Event cameras generate sparse, asynchronous data, posing significant computational and energy-efficiency challenges for long-sequence spatiotemporal reasoning in edge-based object detection. Method: This paper proposes an efficient neuromorphic detection framework featuring a novel sparse convolutional recurrent learning mechanism (achieving >92% recurrent activation sparsity) and a hardware-aware SEED architecture that jointly integrates sparse tensor computation, event-driven RNNs, and hardware-software co-optimization. Contribution/Results: It is the first work to unify high spatiotemporal representation capability with low latency and high energy efficiency under extreme sparsity. The framework achieves state-of-the-art mAP on both Prophesee 1Mpx and Gen1 datasets while drastically reducing synaptic operations. Hardware emulation demonstrates substantial reductions in inference latency and energy consumption, validating its practicality and advancement for neuromorphic edge computing.

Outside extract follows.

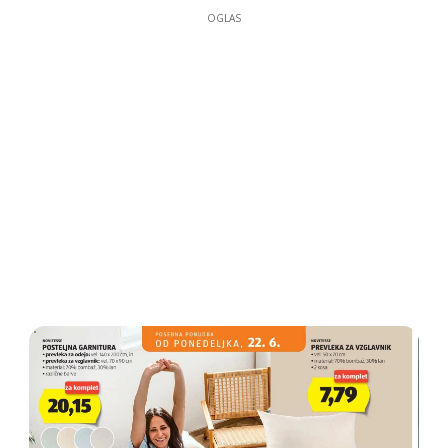
OGLAS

Leveraging the high temporal resolution and dynamic range, object detection with event cameras can enhance the performance and safety of automotive and robotics applications in real-world scenarios. However, processing sparse event data requires compute-intensive convolutional recurrent units, complicating their integration into resource-constrained edge applications. Here, we propose the Sparse Event-based Efficient Detector (SEED) for efficient event-based object detection on neuromorphic processors. We introduce sparse convolutional recurrent learning, which achieves over 92% activation sparsity in recurrent processing, vastly reducing the cost for spatiotemporal reasoning on sparse event data. We validated our method on Prophesee's 1 Mpx and Gen1 event-based object detection datasets. Notably, SEED sets a new benchmark in computational efficiency for event-based object detection which requires long-term temporal learning. Compared to state-of-the-art methods, SEED significantly reduces synaptic operations while delivering higher or same-level mAP. Our hardware simulations showcase the critical role of SEED's hardware-aware design in achieving energy-efficient and low-latency neuromorphic processing.